%%
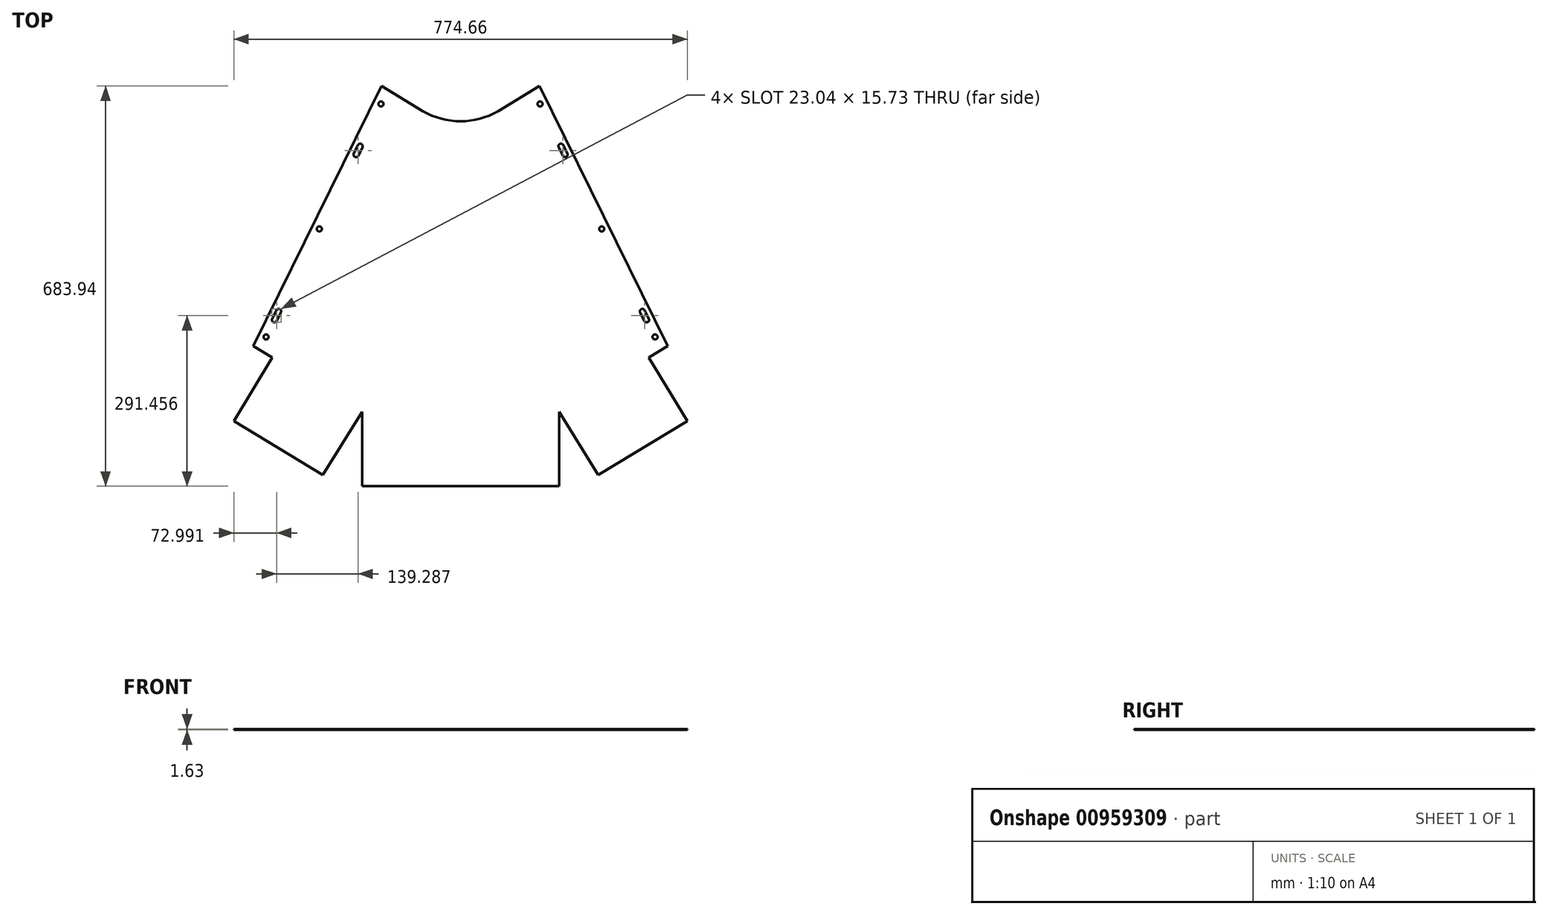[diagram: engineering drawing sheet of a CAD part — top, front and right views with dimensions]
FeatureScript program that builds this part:
annotation { "Feature Type Name" : "Feature", "Feature Type Description" : "" }
export const myFeature = defineFeature(function(context is Context, id is Id, definition is map)
    precondition{}
    {
        {
            var Q0;
            Q0=qCreatedBy(makeId("Top.planeOp"),FACE);
            var sketch = newSketch(context, id + "F0", { "sketchPlane" : qUnion([Q0])});
            skLineSegment(sketch, "E0", {"start": v(-134.94, 0) * mm, "end": v(134.94, 0) * mm});
            skLineSegment(sketch, "E1", {"start": v(-134.94, 0) * mm, "end": v(-354.01, -444.22) * mm});
            skLineSegment(sketch, "E2", {"start": v(0, 0) * mm, "end": v(0, -416.22) * mm});
            skLineSegment(sketch, "E3", {"start": v(-354.01, -444.22) * mm, "end": v(-321.44, -463.98) * mm});
            skLineSegment(sketch, "E4", {"start": v(-321.44, -463.98) * mm, "end": v(-387.33, -572.55) * mm});
            skLineSegment(sketch, "E5", {"start": v(-387.33, -572.55) * mm, "end": v(-235.33, -664.8) * mm});
            skLineSegment(sketch, "E6", {"start": v(-235.33, -664.8) * mm, "end": v(-168.27, -556.94) * mm});
            skLineSegment(sketch, "E7", {"start": v(-168.27, -556.94) * mm, "end": v(-168.27, -683.94) * mm});
            skLineSegment(sketch, "E8.MirrorCS", {"start": v(134.94, 0) * mm, "end": v(354.01, -444.22) * mm});
            skPoint(sketch, "E9", {"position": v(0, -60.33) * mm});
            skLineSegment(sketch, "E10", {"start": v(-425.96, -215.27) * mm, "end": v(-527.48, -349.47) * mm});
            skLineSegment(sketch, "E11", {"start": v(0, -416.22) * mm, "end": v(0, -689.44) * mm});
            skLineSegment(sketch, "E12", {"start": v(-168.27, -683.94) * mm, "end": v(0, -683.94) * mm});
            skLineSegment(sketch, "E13.MirrorCS", {"start": v(354.01, -444.22) * mm, "end": v(321.44, -463.98) * mm});
            skLineSegment(sketch, "E14.MirrorCS", {"start": v(321.44, -463.98) * mm, "end": v(387.33, -572.55) * mm});
            skLineSegment(sketch, "E15.MirrorCS", {"start": v(387.33, -572.55) * mm, "end": v(235.33, -664.8) * mm});
            skLineSegment(sketch, "E16.MirrorCS", {"start": v(235.33, -664.8) * mm, "end": v(168.28, -556.94) * mm});
            skLineSegment(sketch, "E17.MirrorCS", {"start": v(168.28, -556.94) * mm, "end": v(168.28, -683.94) * mm});
            skLineSegment(sketch, "E18.MirrorCS", {"start": v(168.28, -683.94) * mm, "end": v(0, -683.94) * mm});
            skCircle(sketch, "E19", {"center": v(-135.9, -30.68) * mm, "radius": 4.32 * mm});
            skCircle(sketch, "E20", {"center": v(-241.24, -244.26) * mm, "radius": 4.32 * mm});
            skCircle(sketch, "E21", {"center": v(-332.28, -428.85) * mm, "radius": 4.32 * mm});
            skArc(sketch, "E22", {"start": v(-167.62, -104.75) * mm, "mid": v(-169.59, -98.97) * mm, "end": v(-175.37, -100.93) * mm});
            skArc(sketch, "E23", {"start": v(-321.77, -397.78) * mm, "mid": v(-319.8, -403.57) * mm, "end": v(-314.02, -401.6) * mm});
            skLineSegment(sketch, "E24", {"start": v(-135.9, -30.68) * mm, "end": v(-147.3, -25.06) * mm});
            skArc(sketch, "E25", {"start": v(-182.48, -115.35) * mm, "mid": v(-180.52, -121.14) * mm, "end": v(-174.74, -119.17) * mm});
            skArc(sketch, "E26", {"start": v(-306.91, -387.18) * mm, "mid": v(-308.87, -381.4) * mm, "end": v(-314.66, -383.36) * mm});
            skLineSegment(sketch, "E27", {"start": v(-174.74, -119.17) * mm, "end": v(-167.62, -104.75) * mm});
            skLineSegment(sketch, "E28", {"start": v(-314.02, -401.6) * mm, "end": v(-306.91, -387.18) * mm});
            skLineSegment(sketch, "E29.0", {"start": v(-182.48, -115.35) * mm, "end": v(-175.37, -100.93) * mm});
            skLineSegment(sketch, "E30.0", {"start": v(-321.77, -397.78) * mm, "end": v(-314.66, -383.36) * mm});
            skCircle(sketch, "E31.MirrorC", {"center": v(332.28, -428.85) * mm, "radius": 4.32 * mm});
            skArc(sketch, "E32.MirrorCS", {"start": v(321.77, -397.78) * mm, "mid": v(319.8, -403.57) * mm, "end": v(314.02, -401.6) * mm});
            skLineSegment(sketch, "E33.MirrorCS", {"start": v(314.02, -401.6) * mm, "end": v(306.91, -387.18) * mm});
            skLineSegment(sketch, "E34.MirrorCS", {"start": v(321.77, -397.78) * mm, "end": v(314.66, -383.36) * mm});
            skArc(sketch, "E35.MirrorCS", {"start": v(306.91, -387.18) * mm, "mid": v(308.87, -381.4) * mm, "end": v(314.66, -383.36) * mm});
            skCircle(sketch, "E36.MirrorC", {"center": v(241.24, -244.26) * mm, "radius": 4.32 * mm});
            skLineSegment(sketch, "E37.MirrorCS", {"start": v(174.74, -119.17) * mm, "end": v(167.62, -104.75) * mm});
            skArc(sketch, "E38.MirrorCS", {"start": v(167.62, -104.75) * mm, "mid": v(169.59, -98.97) * mm, "end": v(175.37, -100.93) * mm});
            skLineSegment(sketch, "E39.MirrorCS", {"start": v(182.48, -115.35) * mm, "end": v(175.37, -100.93) * mm});
            skArc(sketch, "E40.MirrorCS", {"start": v(182.48, -115.35) * mm, "mid": v(180.52, -121.14) * mm, "end": v(174.74, -119.17) * mm});
            skCircle(sketch, "E41.MirrorC", {"center": v(135.9, -30.68) * mm, "radius": 4.32 * mm});
            skLineSegment(sketch, "E42", {"start": v(-134.94, 0) * mm, "end": v(-64.37, -42.83) * mm});
            skLineSegment(sketch, "E43.MirrorCS", {"start": v(134.94, 0) * mm, "end": v(64.37, -42.83) * mm});
            skArc(sketch, "E44", {"start": v(-64.37, -42.83) * mm, "mid": v(0, -60.33) * mm, "end": v(64.37, -42.83) * mm});
            skLineSegment(sketch, "E45", {"start": v(135.9, -30.68) * mm, "end": v(147.3, -25.06) * mm});
            skSolve(sketch);
        }
        {
            var Q0;
            {var subQ1=sQuery(id+"F0.wireOp",EDGE,"E3");Q0=makeQuery(id+"F0.imprint","IMPRINT",FACE,{"disambiguationData":[TD([[makeQuery(id+"F0.imprint","IMPRINT",EDGE,{"derivedFrom":subQ1}),1.0]])]});}
            var Q1;
            Q1=makeQuery(id+"F0.imprint","IMPRINT",FACE,{"disambiguationData":[TD([[makeQuery(id+"F0.imprint","IMPRINT",EDGE,{"derivedFrom":sQuery(id+"F0.wireOp",EDGE,"E8.MirrorCS")}),-1.0]])]});
            extrude(context, id + "F1", {"entities" : qUnion([Q0, Q1]), "depth" : 1.63 * mm, "offsetDistance" : 25.4 * mm});
        }
    });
%%
● **EXERCISE DETAILS**
Copy the entry above verbatim, leaving out the picture.

● **RESULT FOR THIS EXERCISE**
[diagram: engineering drawing sheet of a CAD part — top, front and right views with dimensions]
FeatureScript program that builds this part:
annotation { "Feature Type Name" : "Feature", "Feature Type Description" : "" }
export const myFeature = defineFeature(function(context is Context, id is Id, definition is map)
    precondition{}
    {
        {
            var Q0;
            Q0=qCreatedBy(makeId("Top.planeOp"),FACE);
            var sketch = newSketch(context, id + "F0", { "sketchPlane" : qUnion([Q0])});
            skLineSegment(sketch, "E0", {"start": v(-134.94, 0) * mm, "end": v(134.94, 0) * mm});
            skLineSegment(sketch, "E1", {"start": v(-134.94, 0) * mm, "end": v(-354.01, -444.22) * mm});
            skLineSegment(sketch, "E2", {"start": v(0, 0) * mm, "end": v(0, -416.22) * mm});
            skLineSegment(sketch, "E3", {"start": v(-354.01, -444.22) * mm, "end": v(-321.44, -463.98) * mm});
            skLineSegment(sketch, "E4", {"start": v(-321.44, -463.98) * mm, "end": v(-387.33, -572.55) * mm});
            skLineSegment(sketch, "E5", {"start": v(-387.33, -572.55) * mm, "end": v(-235.33, -664.8) * mm});
            skLineSegment(sketch, "E6", {"start": v(-235.33, -664.8) * mm, "end": v(-168.27, -556.94) * mm});
            skLineSegment(sketch, "E7", {"start": v(-168.27, -556.94) * mm, "end": v(-168.27, -683.94) * mm});
            skLineSegment(sketch, "E8.MirrorCS", {"start": v(134.94, 0) * mm, "end": v(354.01, -444.22) * mm});
            skPoint(sketch, "E9", {"position": v(0, -60.33) * mm});
            skLineSegment(sketch, "E10", {"start": v(-425.96, -215.27) * mm, "end": v(-527.48, -349.47) * mm});
            skLineSegment(sketch, "E11", {"start": v(0, -416.22) * mm, "end": v(0, -689.44) * mm});
            skLineSegment(sketch, "E12", {"start": v(-168.27, -683.94) * mm, "end": v(0, -683.94) * mm});
            skLineSegment(sketch, "E13.MirrorCS", {"start": v(354.01, -444.22) * mm, "end": v(321.44, -463.98) * mm});
            skLineSegment(sketch, "E14.MirrorCS", {"start": v(321.44, -463.98) * mm, "end": v(387.33, -572.55) * mm});
            skLineSegment(sketch, "E15.MirrorCS", {"start": v(387.33, -572.55) * mm, "end": v(235.33, -664.8) * mm});
            skLineSegment(sketch, "E16.MirrorCS", {"start": v(235.33, -664.8) * mm, "end": v(168.28, -556.94) * mm});
            skLineSegment(sketch, "E17.MirrorCS", {"start": v(168.28, -556.94) * mm, "end": v(168.28, -683.94) * mm});
            skLineSegment(sketch, "E18.MirrorCS", {"start": v(168.28, -683.94) * mm, "end": v(0, -683.94) * mm});
            skCircle(sketch, "E19", {"center": v(-135.9, -30.68) * mm, "radius": 4.32 * mm});
            skCircle(sketch, "E20", {"center": v(-241.24, -244.26) * mm, "radius": 4.32 * mm});
            skCircle(sketch, "E21", {"center": v(-332.28, -428.85) * mm, "radius": 4.32 * mm});
            skArc(sketch, "E22", {"start": v(-167.62, -104.75) * mm, "mid": v(-169.59, -98.97) * mm, "end": v(-175.37, -100.93) * mm});
            skArc(sketch, "E23", {"start": v(-321.77, -397.78) * mm, "mid": v(-319.8, -403.57) * mm, "end": v(-314.02, -401.6) * mm});
            skLineSegment(sketch, "E24", {"start": v(-135.9, -30.68) * mm, "end": v(-147.3, -25.06) * mm});
            skArc(sketch, "E25", {"start": v(-182.48, -115.35) * mm, "mid": v(-180.52, -121.14) * mm, "end": v(-174.74, -119.17) * mm});
            skArc(sketch, "E26", {"start": v(-306.91, -387.18) * mm, "mid": v(-308.87, -381.4) * mm, "end": v(-314.66, -383.36) * mm});
            skLineSegment(sketch, "E27", {"start": v(-174.74, -119.17) * mm, "end": v(-167.62, -104.75) * mm});
            skLineSegment(sketch, "E28", {"start": v(-314.02, -401.6) * mm, "end": v(-306.91, -387.18) * mm});
            skLineSegment(sketch, "E29.0", {"start": v(-182.48, -115.35) * mm, "end": v(-175.37, -100.93) * mm});
            skLineSegment(sketch, "E30.0", {"start": v(-321.77, -397.78) * mm, "end": v(-314.66, -383.36) * mm});
            skCircle(sketch, "E31.MirrorC", {"center": v(332.28, -428.85) * mm, "radius": 4.32 * mm});
            skArc(sketch, "E32.MirrorCS", {"start": v(321.77, -397.78) * mm, "mid": v(319.8, -403.57) * mm, "end": v(314.02, -401.6) * mm});
            skLineSegment(sketch, "E33.MirrorCS", {"start": v(314.02, -401.6) * mm, "end": v(306.91, -387.18) * mm});
            skLineSegment(sketch, "E34.MirrorCS", {"start": v(321.77, -397.78) * mm, "end": v(314.66, -383.36) * mm});
            skArc(sketch, "E35.MirrorCS", {"start": v(306.91, -387.18) * mm, "mid": v(308.87, -381.4) * mm, "end": v(314.66, -383.36) * mm});
            skCircle(sketch, "E36.MirrorC", {"center": v(241.24, -244.26) * mm, "radius": 4.32 * mm});
            skLineSegment(sketch, "E37.MirrorCS", {"start": v(174.74, -119.17) * mm, "end": v(167.62, -104.75) * mm});
            skArc(sketch, "E38.MirrorCS", {"start": v(167.62, -104.75) * mm, "mid": v(169.59, -98.97) * mm, "end": v(175.37, -100.93) * mm});
            skLineSegment(sketch, "E39.MirrorCS", {"start": v(182.48, -115.35) * mm, "end": v(175.37, -100.93) * mm});
            skArc(sketch, "E40.MirrorCS", {"start": v(182.48, -115.35) * mm, "mid": v(180.52, -121.14) * mm, "end": v(174.74, -119.17) * mm});
            skCircle(sketch, "E41.MirrorC", {"center": v(135.9, -30.68) * mm, "radius": 4.32 * mm});
            skLineSegment(sketch, "E42", {"start": v(-134.94, 0) * mm, "end": v(-64.37, -42.83) * mm});
            skLineSegment(sketch, "E43.MirrorCS", {"start": v(134.94, 0) * mm, "end": v(64.37, -42.83) * mm});
            skArc(sketch, "E44", {"start": v(-64.37, -42.83) * mm, "mid": v(0, -60.33) * mm, "end": v(64.37, -42.83) * mm});
            skLineSegment(sketch, "E45", {"start": v(135.9, -30.68) * mm, "end": v(147.3, -25.06) * mm});
            skSolve(sketch);
        }
        {
            var Q0;
            {var subQ1=sQuery(id+"F0.wireOp",EDGE,"E3");Q0=makeQuery(id+"F0.imprint","IMPRINT",FACE,{"disambiguationData":[TD([[makeQuery(id+"F0.imprint","IMPRINT",EDGE,{"derivedFrom":subQ1}),1.0]])]});}
            var Q1;
            Q1=makeQuery(id+"F0.imprint","IMPRINT",FACE,{"disambiguationData":[TD([[makeQuery(id+"F0.imprint","IMPRINT",EDGE,{"derivedFrom":sQuery(id+"F0.wireOp",EDGE,"E8.MirrorCS")}),-1.0]])]});
            extrude(context, id + "F1", {"entities" : qUnion([Q0, Q1]), "depth" : 1.63 * mm, "offsetDistance" : 25.4 * mm});
        }
    });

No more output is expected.